Assises de l’Oise. Affaire Truffaut etc.

    30 mai

    À Beauvais, la mort au bout de l’errance

    La misère économique et psychologique relie les protagonistes du drame du 6 octobre 2012, à Beauvais.

    La rue, c’est le point commun entre les quatre accusés qui comparaissent depuis hier et l’homme de trente ans qui est mort roué de coups et saoulé de bière, le 6 octobre 2012, rue Lainé à Beauvais. La rue, ils y traînent, ils y boivent et ils y dorment trop souvent.

    À l’époque, Daniela Bloquel, 53 ans (si abîmée qu’elle s’est endormie en audience hier), était une privilégiée : battue par son précédent compagnon, elle avait bénéficié de l’attribution d’un logement. Elle y hébergeait son nouveau copain Maurice François, 56 ans, buveur et violent lui aussi, «  mais un peu moins quand même  ». Elle y recevait des sans-abri, tels Stéphane Hévin, 34 ans, Thomas Truffaut, 33 ans et Michaël, 30 ans à l’époque.

    Un jour de libations, favorisées par la proximité du Super U, Thomas n’a pas supporté que Michaël jetât son dévolu sur sa canette de bière. Il l’a frappé puis en a fait son souffre-douleur toute la soirée. Stéphane a cogné à l’occasion et a humilié la victime en l’obligeant à manger des excréments. Maurice nie toute violence, quand les autres l’accusent d’avoir mis la main à la pâte. Michaël a commencé à vomir du sang mais Maurice n’a appelé les secours que le lendemain matin, quand il était trop tard pour le sauver.
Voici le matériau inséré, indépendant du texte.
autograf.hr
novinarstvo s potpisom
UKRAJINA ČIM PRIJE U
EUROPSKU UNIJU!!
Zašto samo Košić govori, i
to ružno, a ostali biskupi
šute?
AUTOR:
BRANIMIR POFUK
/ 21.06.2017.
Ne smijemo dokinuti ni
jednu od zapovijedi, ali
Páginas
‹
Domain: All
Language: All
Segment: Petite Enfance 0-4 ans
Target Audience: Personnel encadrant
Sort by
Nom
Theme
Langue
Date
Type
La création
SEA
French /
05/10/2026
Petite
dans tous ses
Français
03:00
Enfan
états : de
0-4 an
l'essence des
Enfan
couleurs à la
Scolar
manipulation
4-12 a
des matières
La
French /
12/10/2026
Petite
    L’autre fil qui relie les cinq protagonistes, c’est l’enfance : elle fut brisée, piétinée, niée. Stéphane, par exemple, n’a connu son père biologique qu’en prison, quand par hasard il a partagé la cellule de son géniteur.
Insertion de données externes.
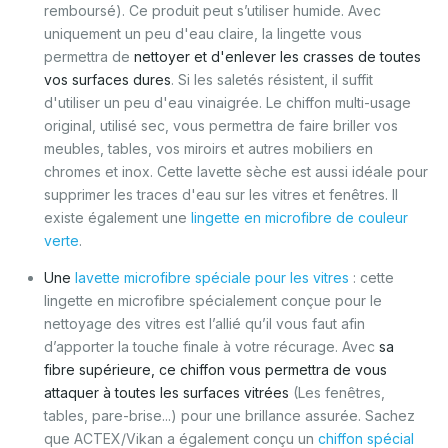
remboursé). Ce produit peut s’utiliser humide. Avec
uniquement un peu d'eau claire, la lingette vous
permettra de
nettoyer et d'enlever les crasses de toutes
vos surfaces dures
. Si les saletés résistent, il suffit
d'utiliser un peu d'eau vinaigrée. Le chiffon multi-usage
original, utilisé sec, vous permettra de faire briller vos
meubles, tables, vos miroirs et autres mobiliers en
chromes et inox. Cette lavette sèche est aussi idéale pour
supprimer les traces d'eau sur les vitres et fenêtres. Il
existe également une
lingette en microfibre de couleur
verte
.
Une
lavette microfibre spéciale pour les vitres
: cette
lingette en microfibre spécialement conçue pour le
nettoyage des vitres est l’allié qu’il vous faut afin
d’apporter la touche finale à votre récurage. Avec
sa
fibre supérieure, ce chiffon vous permettra de vous
attaquer à toutes les surfaces vitrées
(Les fenêtres,
tables, pare-brise...) pour une brillance assurée. Sachez
que ACTEX/Vikan a également conçu un
chiffon spécial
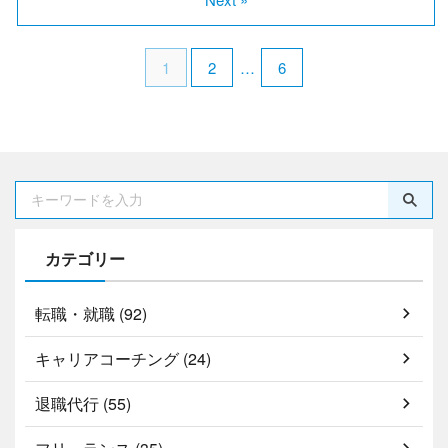
1
2
…
6
カテゴリー
転職・就職 (92)
キャリアコーチング (24)
退職代行 (55)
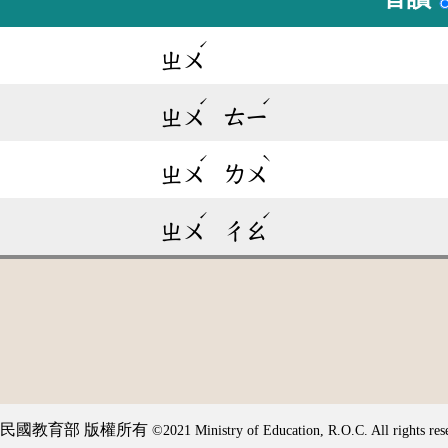
ˊ
ㄓㄨ
ˊ
ˊ
ㄓㄨ
ㄊㄧ
ˊ
ˋ
ㄓㄨ
ㄌㄨ
ˊ
ˊ
ㄓㄨ
ㄔㄠ
民國教育部 版權所有
©2021 Ministry of Education, R.O.C. All rights res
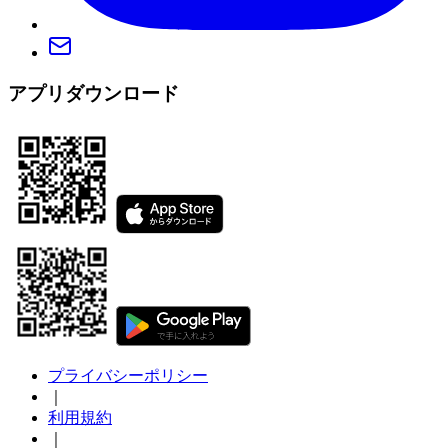
アプリダウンロード
プライバシーポリシー
｜
利用規約
｜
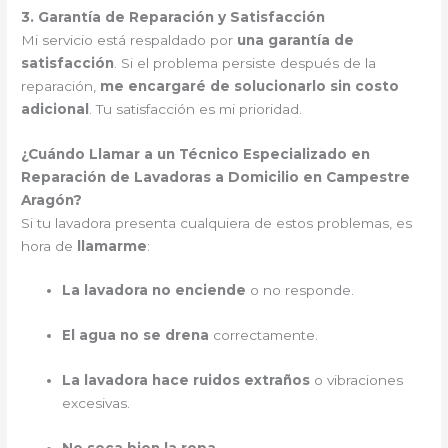
3. Garantía de Reparación y Satisfacción
Mi servicio está respaldado por
una garantía de
satisfacción
. Si el problema persiste después de la
reparación,
me encargaré de solucionarlo sin costo
adicional
. Tu satisfacción es mi prioridad.
¿Cuándo Llamar a un Técnico Especializado en
Reparación de Lavadoras a Domicilio en Campestre
Aragón?
Si tu lavadora presenta cualquiera de estos problemas, es
hora de
llamarme
:
La lavadora no enciende
o no responde.
El agua no se drena
correctamente.
La lavadora hace ruidos extraños
o vibraciones
excesivas.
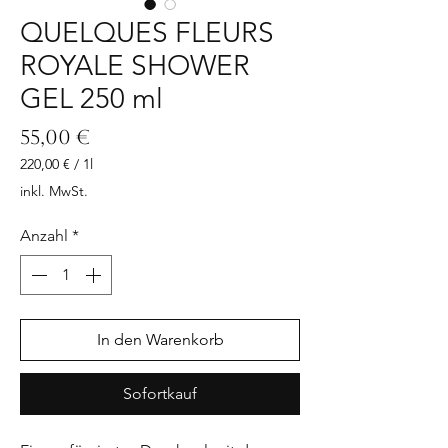
QUELQUES FLEURS
ROYALE SHOWER
GEL 250 ml
Preis
55,00 €
220,00 €
/
1l
220,00 €
inkl. MwSt.
pro
1
Anzahl
*
Liter
In den Warenkorb
Sofortkauf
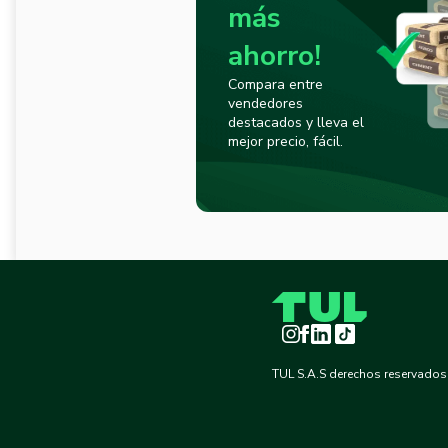
más
ahorro!
Compara entre
vendedores
destacados y lleva el
mejor precio, fácil.
Instagram
Facebook
LinkedIn
TikTok
TUL S.A.S derechos reservados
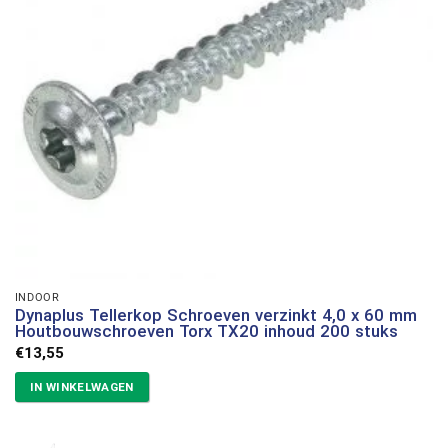
INDOOR
Dynaplus Tellerkop Schroeven verzinkt 4,0 x 60 mm
Houtbouwschroeven Torx TX20 inhoud 200 stuks
€
13,55
IN WINKELWAGEN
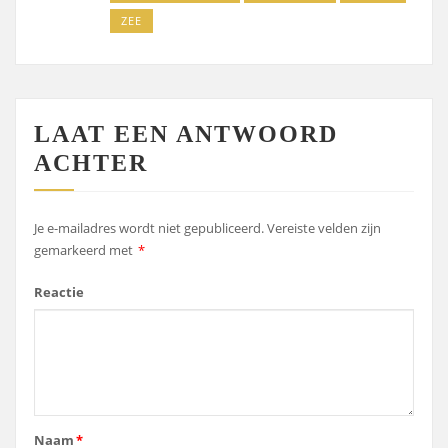
ZEE
LAAT EEN ANTWOORD
ACHTER
Je e-mailadres wordt niet gepubliceerd.
Vereiste velden zijn
gemarkeerd met
*
Reactie
Naam
*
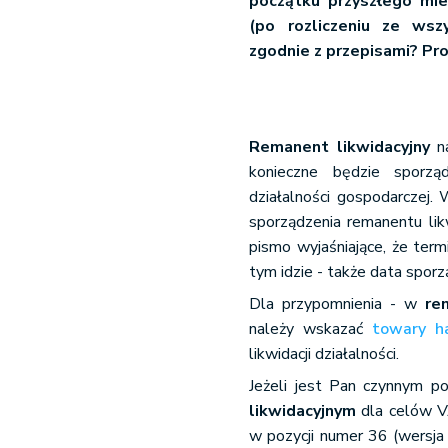
początku przyszłego mi
(po rozliczeniu ze wsz
zgodnie z przepisami? Pro
Remanent likwidacyjny
na
konieczne będzie sporz
działalności gospodarczej.
sporządzenia remanentu lik
pismo wyjaśniające, że term
tym idzie - także data spor
Dla przypomnienia - w
re
należy wskazać
towary h
likwidacji działalności.
Jeżeli jest Pan czynnym p
likwidacyjnym
dla celów VA
w pozycji numer 36 (wersja 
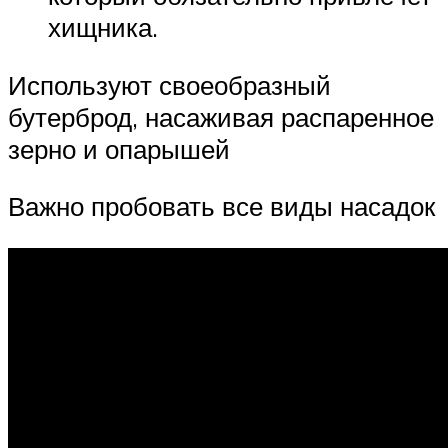
хищника.
Используют своеобразный
бутерброд, насаживая распаренное
зерно и опарышей
Важно пробовать все виды насадок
    Son copain Thomas, qu’il a connu dès l’école à Beauvais, a été mis à la porte de chez lui à 17 ans par des parents qui en 43 mois de détention n’ont trouvé le moyen de le visiter qu’une fois. «  Vous savez, on est souvent en vacances  », a justifié hier matin la mère. Le père, un ex-alcoolique décrit comme violent, n’a même pas trouvé le chemin de la cour d’assises. La présidente Tortel a indiqué hier après-midi qu’elle le fera venir par la force s’il le faut.

    Les cinq accusés répondent de non-assistance, les quatre hommes sont, de plus, accusés de violences ayant entraîné la mort. Verdict jeudi.

    31 mai

    On a frôlé le crime parfait

    Toutes les vies se valent-elles ? Tous les trépas pèsent-ils le même poids ? Celui de Mickaël, le sans-abri beauvaisien tabassé à mort le 6 octobre 2012 dans un appartement de la rue Lainé, serait resté impuni sans la jugeote du planton de service au commissariat de Beauvais.
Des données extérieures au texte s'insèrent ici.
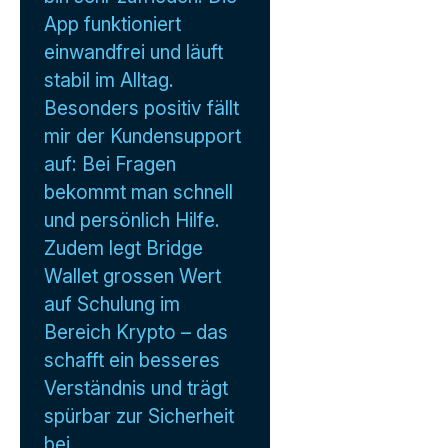
App funktioniert
einwandfrei und läuft
stabil im Alltag.
Besonders positiv fällt
mir der Kundensupport
auf: Bei Fragen
bekommt man schnell
und persönlich Hilfe.
Zudem legt Bridge
Wallet grossen Wert
auf Schulung im
Bereich Krypto – das
schafft ein besseres
Verständnis und trägt
spürbar zur Sicherheit
bei.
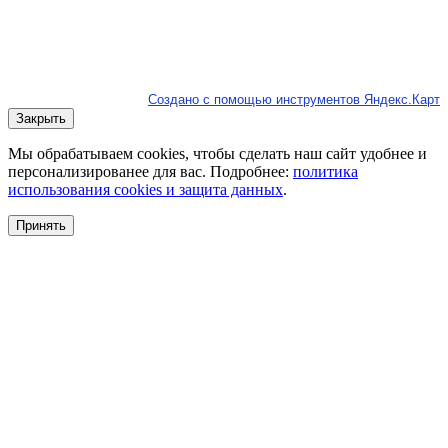
Создано с помощью инструментов Яндекс.Карт
Закрыть
Мы обрабатываем cookies, чтобы сделать наш сайт удобнее и
персонализированее для вас. Подробнее:
политика
использования cookies и защита данных
.
Принять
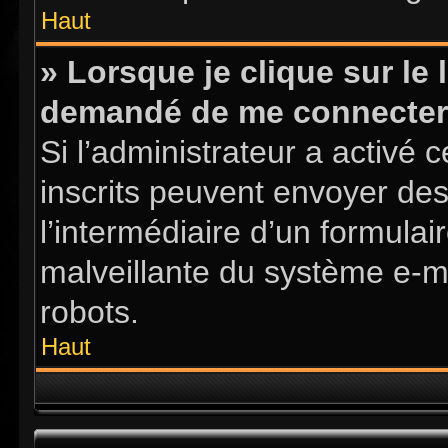
Haut
» Lorsque je clique sur le l
demandé de me connecter
Si l’administrateur a activé ce
inscrits peuvent envoyer des
l’intermédiaire d’un formula
malveillante du système e-m
robots.
Haut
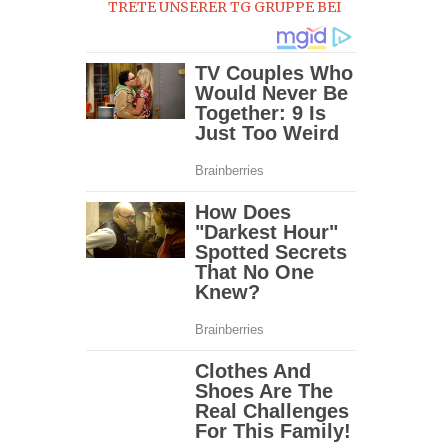
TRETE UNSERER TG GRUPPE BEI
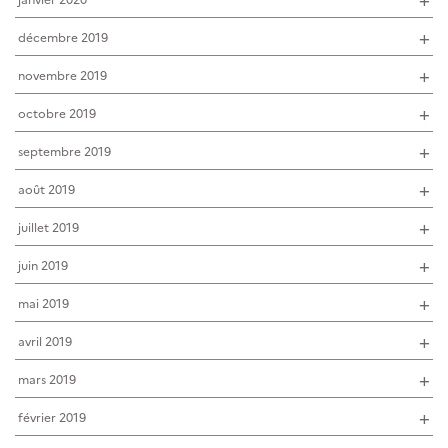
décembre 2019
novembre 2019
octobre 2019
septembre 2019
août 2019
juillet 2019
juin 2019
mai 2019
avril 2019
mars 2019
février 2019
    Lorsque les secours sont appelés par ses agresseurs, à 10 h 04 le dimanche, soit déjà 20 heures après les premières violences infligées par Thomas, Stéphane et Maurice, les ambulanciers remarquent les hématomes sur le visage de la victime. Lorsque le SMUR intervient à 11 h 56, Mickaël est déjà en coma profond.

    Mickaël ne fait que passer à l’hôpital de Beauvais avant d’être transféré à Amiens, où l’on envisage une opération de la dernière chance qui ne pourra même pas être tentée. « SDF qui a manifestement été frappé », note le rapport des médecins. Mais personne ne songe à appeler la police !

    Puissant ou misérable…

    Mickaël plonge dans la mort cérébrale le dimanche soir. Toujours pas question d’un obstacle médico-légal… Si le CHU appelle le commissariat, ce n’est pas pour alerter mais pour chercher la famille, afin d’obtenir l’autorisation de prélever des organes. C’est alors que le fonctionnaire fait preuve de génie en insistant pour entendre toute l’histoire et en la transmettant à la PJ de Creil, qui n’interpellera que le lundi après-midi les quatre personnes qui comparaissent depuis lundi devant la cour d’assises, trois pour coups mortels, la locataire de l’appartement pour non-assistance.

    «  C’est sûr qu’on a perdu 36 heures  », reconnaît un inspecteur. «  Sans le don d’organe, nous ne serions pas là aujourd’hui  », soupire Me Fayein-Bourgois, qui porte la parole du frère de la victime.

    L’honneur de la justice, jusqu’au verdict de jeudi, c’est de se pencher sur la mort de Mickaël, le misérable, comme sur celle d’un puissant…

    1er juin

    Des accusés sans foie ni loi

    On attendait beaucoup de l’audition des quatre personnes accusées d’être à l’origine de la mort de Michaël Ducrocq, 38 ans, le samedi 6 octobre 2012, à Beauvais ; on ne pouvait qu’être déçu tant leurs souvenirs baignent dans des litres d’alcool…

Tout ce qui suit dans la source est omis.